ESA’s scientists have successfully tested navigation software for the ExoMars 2020 mission, putting it through a rover-based driving test. The team used the ExoMars Testing Rover (ExoTeR), which is a half-scale version of the rover that’ll traverse the Red Planet, to check the navigation software during the two-day-long rover trials.
At ESA’s 9 x 9 m “Mars Yard” testing facility at the ESTEC, Netherlands, ExoTeR calculated its route as it maneuvered around rocks at a rate of 2 m per minute. According to the ESA, the actual ExoMars rover will drive much slower, progressing 100 m per Martian day.
Independent navigation is key to the mission’s success, since “The enormous distance from Earth to Mars equals a signal delay of between four and 24 minutes, making direct control of ExoMars impractical,” according to the ESA.

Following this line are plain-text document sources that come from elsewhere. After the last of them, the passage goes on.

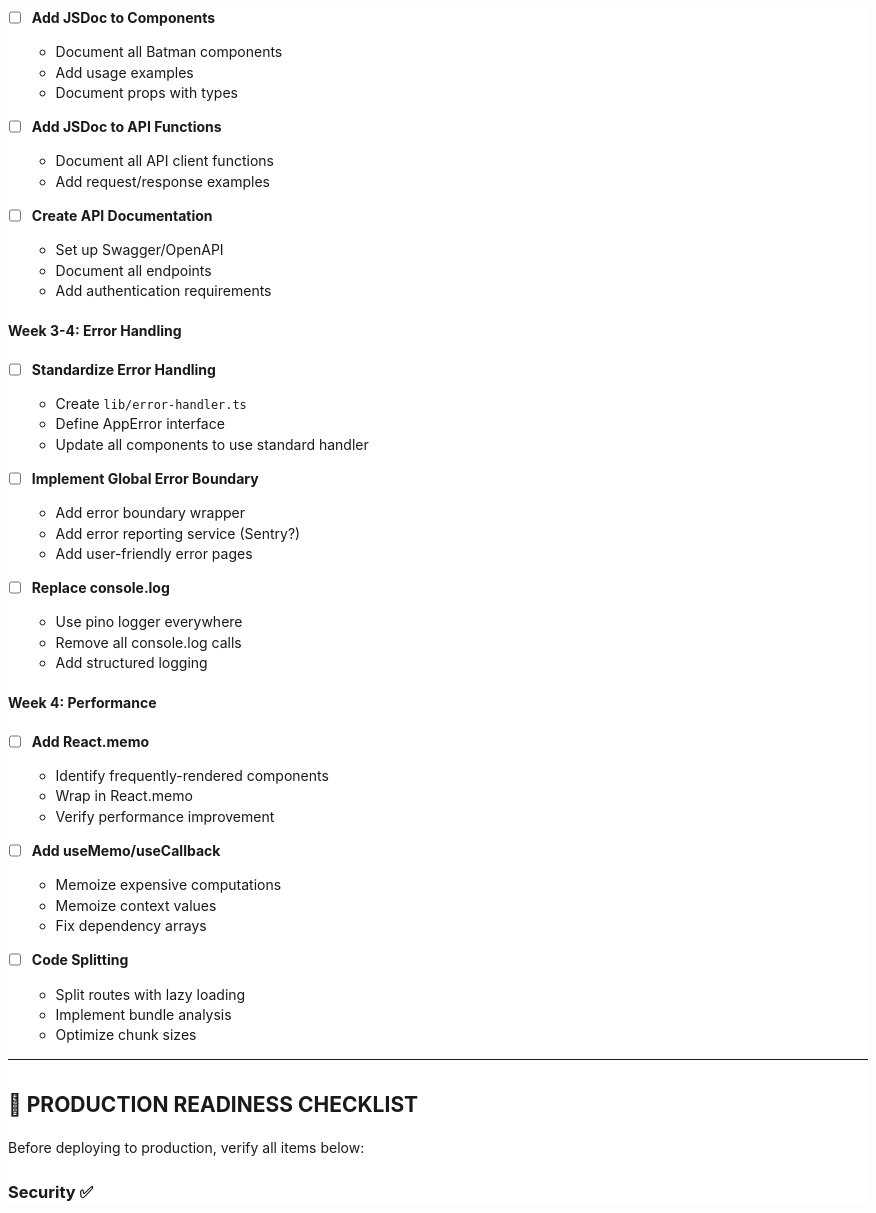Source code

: - [ ] **Add JSDoc to Components**
  - Document all Batman components
  - Add usage examples
  - Document props with types

- [ ] **Add JSDoc to API Functions**
  - Document all API client functions
  - Add request/response examples

- [ ] **Create API Documentation**
  - Set up Swagger/OpenAPI
  - Document all endpoints
  - Add authentication requirements

#### Week 3-4: Error Handling

- [ ] **Standardize Error Handling**
  - Create `lib/error-handler.ts`
  - Define AppError interface
  - Update all components to use standard handler

- [ ] **Implement Global Error Boundary**
  - Add error boundary wrapper
  - Add error reporting service (Sentry?)
  - Add user-friendly error pages

- [ ] **Replace console.log**
  - Use pino logger everywhere
  - Remove all console.log calls
  - Add structured logging

#### Week 4: Performance

- [ ] **Add React.memo**
  - Identify frequently-rendered components
  - Wrap in React.memo
  - Verify performance improvement

- [ ] **Add useMemo/useCallback**
  - Memoize expensive computations
  - Memoize context values
  - Fix dependency arrays

- [ ] **Code Splitting**
  - Split routes with lazy loading
  - Implement bundle analysis
  - Optimize chunk sizes

---

## 🎯 PRODUCTION READINESS CHECKLIST

Before deploying to production, verify all items below:

### Security ✅


  [key: string]: unknown;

“Rather than sending complete hazard-free trajectories for the rover to follow, autonomous navigation allows us to send it only a target point,” says ESA Robotics Engineer Luc Joudrier. “The rover creates a digital map of its vicinity and calculates how best to reach that target point. Looking at the map it tries to place the rover in all these adjacent locations to work out if the rover would be safe in every one of these positions—or if the rocks are too high or terrain too steep.”
The rover uses the local navigation map to compute the safest path toward its target destination, moving along a segment of the calculated path, explains Joudrier. The mapping process repeats at the end of the segment.

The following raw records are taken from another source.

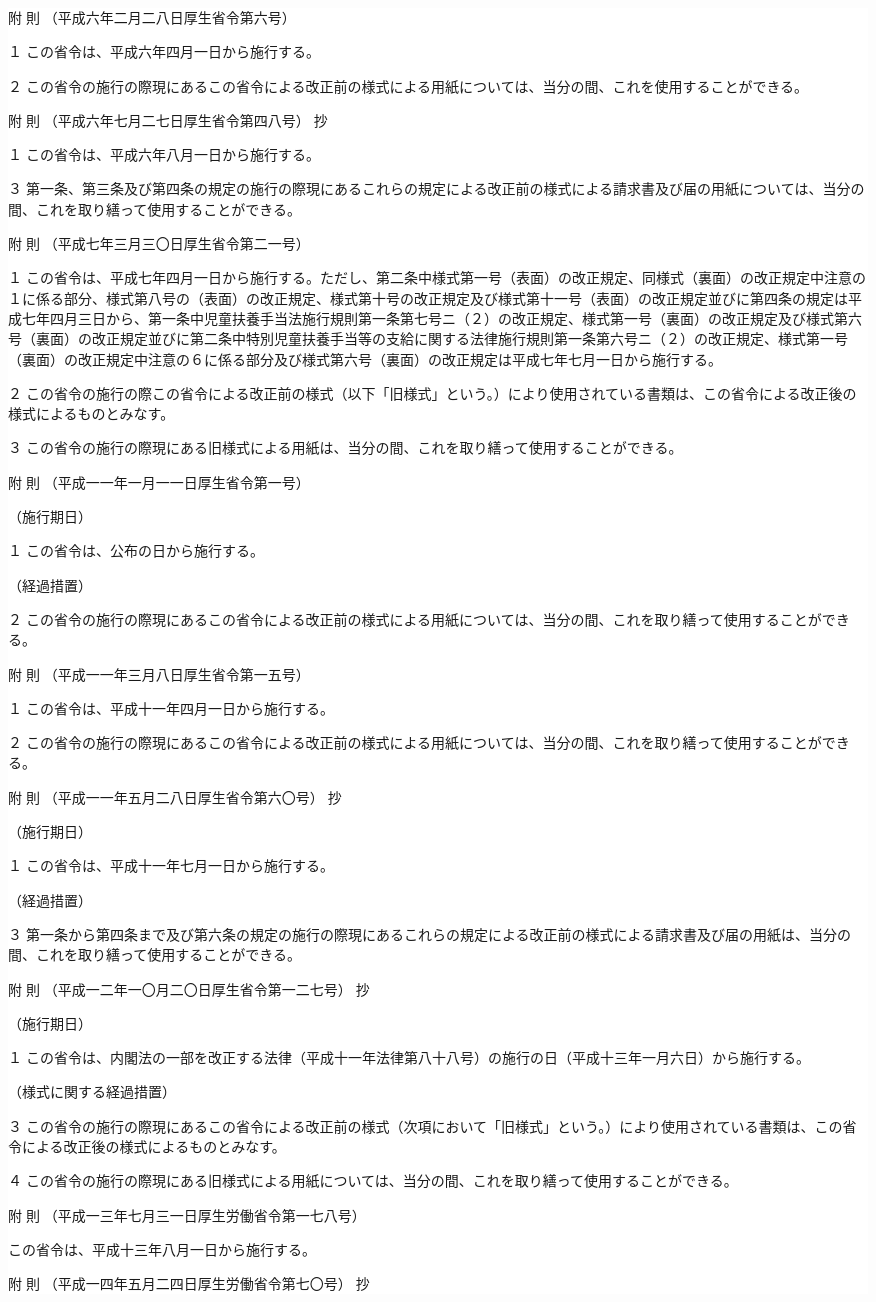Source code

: 附 則 （平成六年二月二八日厚生省令第六号）

１ この省令は、平成六年四月一日から施行する。

２ この省令の施行の際現にあるこの省令による改正前の様式による用紙については、当分の間、これを使用することができる。

附 則 （平成六年七月二七日厚生省令第四八号） 抄

１ この省令は、平成六年八月一日から施行する。

３ 第一条、第三条及び第四条の規定の施行の際現にあるこれらの規定による改正前の様式による請求書及び届の用紙については、当分の間、これを取り繕って使用することができる。

附 則 （平成七年三月三〇日厚生省令第二一号）

１ この省令は、平成七年四月一日から施行する。ただし、第二条中様式第一号（表面）の改正規定、同様式（裏面）の改正規定中注意の１に係る部分、様式第八号の（表面）の改正規定、様式第十号の改正規定及び様式第十一号（表面）の改正規定並びに第四条の規定は平成七年四月三日から、第一条中児童扶養手当法施行規則第一条第七号ニ（２）の改正規定、様式第一号（裏面）の改正規定及び様式第六号（裏面）の改正規定並びに第二条中特別児童扶養手当等の支給に関する法律施行規則第一条第六号ニ（２）の改正規定、様式第一号（裏面）の改正規定中注意の６に係る部分及び様式第六号（裏面）の改正規定は平成七年七月一日から施行する。

２ この省令の施行の際この省令による改正前の様式（以下「旧様式」という。）により使用されている書類は、この省令による改正後の様式によるものとみなす。

３ この省令の施行の際現にある旧様式による用紙は、当分の間、これを取り繕って使用することができる。

附 則 （平成一一年一月一一日厚生省令第一号）

（施行期日）

１ この省令は、公布の日から施行する。

（経過措置）

２ この省令の施行の際現にあるこの省令による改正前の様式による用紙については、当分の間、これを取り繕って使用することができる。

附 則 （平成一一年三月八日厚生省令第一五号）

１ この省令は、平成十一年四月一日から施行する。

２ この省令の施行の際現にあるこの省令による改正前の様式による用紙については、当分の間、これを取り繕って使用することができる。

附 則 （平成一一年五月二八日厚生省令第六〇号） 抄

（施行期日）

１ この省令は、平成十一年七月一日から施行する。

（経過措置）

３ 第一条から第四条まで及び第六条の規定の施行の際現にあるこれらの規定による改正前の様式による請求書及び届の用紙は、当分の間、これを取り繕って使用することができる。

附 則 （平成一二年一〇月二〇日厚生省令第一二七号） 抄

（施行期日）

１ この省令は、内閣法の一部を改正する法律（平成十一年法律第八十八号）の施行の日（平成十三年一月六日）から施行する。

（様式に関する経過措置）

３ この省令の施行の際現にあるこの省令による改正前の様式（次項において「旧様式」という。）により使用されている書類は、この省令による改正後の様式によるものとみなす。

４ この省令の施行の際現にある旧様式による用紙については、当分の間、これを取り繕って使用することができる。

附 則 （平成一三年七月三一日厚生労働省令第一七八号）

この省令は、平成十三年八月一日から施行する。

附 則 （平成一四年五月二四日厚生労働省令第七〇号） 抄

“It is similar to a human walking. We look ahead to decide where we are going but as we walk we peer down at our feet and if necessary change course to avoid obstacles. Once we have chosen a path without obstacles, we make sure we follow that path to remain safe,” says Joudrier.
Just like the ExoMars rover, the half-sale test vehicle carries mast-mounted stereo navigation cameras that are used for digital elevation mapping. A pair of cameras on the front chassis will also continually check the rover’s progress.
This vision-based motion tracking is more favorable “than simply measuring the turn of the rover’s wheels because it allows controllers to take account of any wheel slippage—rovers on Mars have previously been caught in deep sand, and continued wheel turning might actually dig them in deeper,” according to the ESA.
The ExoMars rover, which will end up having two sets of autonomous navigation software, will drill down 2 meters below Mars’ surface at different location, searching for signs of preserved life.